Your task is to print every entry below exactly as given.

--- START Dataset content ---

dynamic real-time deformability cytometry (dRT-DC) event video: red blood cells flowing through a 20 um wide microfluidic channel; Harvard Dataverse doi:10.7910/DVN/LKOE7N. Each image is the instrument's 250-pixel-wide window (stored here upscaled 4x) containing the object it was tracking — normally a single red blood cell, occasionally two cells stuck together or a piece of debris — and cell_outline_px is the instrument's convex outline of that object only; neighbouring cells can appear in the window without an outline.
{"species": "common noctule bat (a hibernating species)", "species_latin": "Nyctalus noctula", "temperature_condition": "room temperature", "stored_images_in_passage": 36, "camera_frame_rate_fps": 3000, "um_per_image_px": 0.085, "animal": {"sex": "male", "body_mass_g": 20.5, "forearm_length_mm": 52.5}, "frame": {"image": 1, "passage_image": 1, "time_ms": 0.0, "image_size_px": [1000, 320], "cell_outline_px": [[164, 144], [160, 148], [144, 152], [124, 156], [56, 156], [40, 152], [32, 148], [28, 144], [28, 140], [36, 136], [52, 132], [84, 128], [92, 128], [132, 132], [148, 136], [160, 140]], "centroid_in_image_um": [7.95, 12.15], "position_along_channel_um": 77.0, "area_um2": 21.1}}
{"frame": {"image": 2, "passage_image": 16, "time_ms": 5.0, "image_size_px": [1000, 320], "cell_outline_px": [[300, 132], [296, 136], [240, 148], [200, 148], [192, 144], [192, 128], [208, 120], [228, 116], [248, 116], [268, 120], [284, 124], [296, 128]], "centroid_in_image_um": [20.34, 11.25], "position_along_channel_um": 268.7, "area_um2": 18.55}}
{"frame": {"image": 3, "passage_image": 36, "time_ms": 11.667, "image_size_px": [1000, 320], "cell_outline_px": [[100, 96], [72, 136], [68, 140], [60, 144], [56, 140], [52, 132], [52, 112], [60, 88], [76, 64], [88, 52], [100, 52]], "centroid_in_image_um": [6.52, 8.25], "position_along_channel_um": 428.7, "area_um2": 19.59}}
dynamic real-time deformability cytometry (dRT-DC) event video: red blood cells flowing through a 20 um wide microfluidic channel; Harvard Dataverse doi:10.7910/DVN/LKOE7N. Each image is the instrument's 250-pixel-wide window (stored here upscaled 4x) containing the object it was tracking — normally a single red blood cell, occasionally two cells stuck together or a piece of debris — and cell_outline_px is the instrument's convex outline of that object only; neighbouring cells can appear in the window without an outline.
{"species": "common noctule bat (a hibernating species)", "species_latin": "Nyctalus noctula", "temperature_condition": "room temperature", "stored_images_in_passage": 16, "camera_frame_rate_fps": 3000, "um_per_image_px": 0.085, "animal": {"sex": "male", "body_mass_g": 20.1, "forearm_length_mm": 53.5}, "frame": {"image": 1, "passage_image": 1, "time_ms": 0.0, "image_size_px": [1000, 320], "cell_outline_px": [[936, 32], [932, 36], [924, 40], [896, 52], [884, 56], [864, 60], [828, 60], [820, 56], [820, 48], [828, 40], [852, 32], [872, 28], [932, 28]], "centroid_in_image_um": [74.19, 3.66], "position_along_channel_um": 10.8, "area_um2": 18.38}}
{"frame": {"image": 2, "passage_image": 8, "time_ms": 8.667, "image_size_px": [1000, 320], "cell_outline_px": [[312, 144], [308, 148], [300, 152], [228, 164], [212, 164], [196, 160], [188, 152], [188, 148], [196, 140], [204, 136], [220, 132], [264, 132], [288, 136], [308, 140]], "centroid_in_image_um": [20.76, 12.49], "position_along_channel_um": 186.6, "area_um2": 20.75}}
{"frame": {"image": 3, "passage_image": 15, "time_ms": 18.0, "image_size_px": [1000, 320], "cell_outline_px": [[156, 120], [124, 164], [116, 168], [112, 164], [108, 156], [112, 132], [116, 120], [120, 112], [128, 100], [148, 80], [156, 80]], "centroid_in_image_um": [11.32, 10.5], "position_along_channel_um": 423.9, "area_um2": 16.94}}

--- END Dataset content ---

Task solution —
dynamic real-time deformability cytometry (dRT-DC) event video: red blood cells flowing through a 20 um wide microfluidic channel; Harvard Dataverse doi:10.7910/DVN/LKOE7N. Each image is the instrument's 250-pixel-wide window (stored here upscaled 4x) containing the object it was tracking — normally a single red blood cell, occasionally two cells stuck together or a piece of debris — and cell_outline_px is the instrument's convex outline of that object only; neighbouring cells can appear in the window without an outline.
{"species": "common noctule bat (a hibernating species)", "species_latin": "Nyctalus noctula", "temperature_condition": "room temperature", "stored_images_in_passage": 36, "camera_frame_rate_fps": 3000, "um_per_image_px": 0.085, "animal": {"sex": "male", "body_mass_g": 20.5, "forearm_length_mm": 52.5}, "frame": {"image": 1, "passage_image": 1, "time_ms": 0.0, "image_size_px": [1000, 320], "cell_outline_px": [[164, 144], [160, 148], [144, 152], [124, 156], [56, 156], [40, 152], [32, 148], [28, 144], [28, 140], [36, 136], [52, 132], [84, 128], [92, 128], [132, 132], [148, 136], [160, 140]], "centroid_in_image_um": [7.95, 12.15], "position_along_channel_um": 77.0, "area_um2": 21.1}}
{"frame": {"image": 2, "passage_image": 16, "time_ms": 5.0, "image_size_px": [1000, 320], "cell_outline_px": [[300, 132], [296, 136], [240, 148], [200, 148], [192, 144], [192, 128], [208, 120], [228, 116], [248, 116], [268, 120], [284, 124], [296, 128]], "centroid_in_image_um": [20.34, 11.25], "position_along_channel_um": 268.7, "area_um2": 18.55}}
{"frame": {"image": 3, "passage_image": 36, "time_ms": 11.667, "image_size_px": [1000, 320], "cell_outline_px": [[100, 96], [72, 136], [68, 140], [60, 144], [56, 140], [52, 132], [52, 112], [60, 88], [76, 64], [88, 52], [100, 52]], "centroid_in_image_um": [6.52, 8.25], "position_along_channel_um": 428.7, "area_um2": 19.59}}
dynamic real-time deformability cytometry (dRT-DC) event video: red blood cells flowing through a 20 um wide microfluidic channel; Harvard Dataverse doi:10.7910/DVN/LKOE7N. Each image is the instrument's 250-pixel-wide window (stored here upscaled 4x) containing the object it was tracking — normally a single red blood cell, occasionally two cells stuck together or a piece of debris — and cell_outline_px is the instrument's convex outline of that object only; neighbouring cells can appear in the window without an outline.
{"species": "common noctule bat (a hibernating species)", "species_latin": "Nyctalus noctula", "temperature_condition": "room temperature", "stored_images_in_passage": 16, "camera_frame_rate_fps": 3000, "um_per_image_px": 0.085, "animal": {"sex": "male", "body_mass_g": 20.1, "forearm_length_mm": 53.5}, "frame": {"image": 1, "passage_image": 1, "time_ms": 0.0, "image_size_px": [1000, 320], "cell_outline_px": [[936, 32], [932, 36], [924, 40], [896, 52], [884, 56], [864, 60], [828, 60], [820, 56], [820, 48], [828, 40], [852, 32], [872, 28], [932, 28]], "centroid_in_image_um": [74.19, 3.66], "position_along_channel_um": 10.8, "area_um2": 18.38}}
{"frame": {"image": 2, "passage_image": 8, "time_ms": 8.667, "image_size_px": [1000, 320], "cell_outline_px": [[312, 144], [308, 148], [300, 152], [228, 164], [212, 164], [196, 160], [188, 152], [188, 148], [196, 140], [204, 136], [220, 132], [264, 132], [288, 136], [308, 140]], "centroid_in_image_um": [20.76, 12.49], "position_along_channel_um": 186.6, "area_um2": 20.75}}
{"frame": {"image": 3, "passage_image": 15, "time_ms": 18.0, "image_size_px": [1000, 320], "cell_outline_px": [[156, 120], [124, 164], [116, 168], [112, 164], [108, 156], [112, 132], [116, 120], [120, 112], [128, 100], [148, 80], [156, 80]], "centroid_in_image_um": [11.32, 10.5], "position_along_channel_um": 423.9, "area_um2": 16.94}}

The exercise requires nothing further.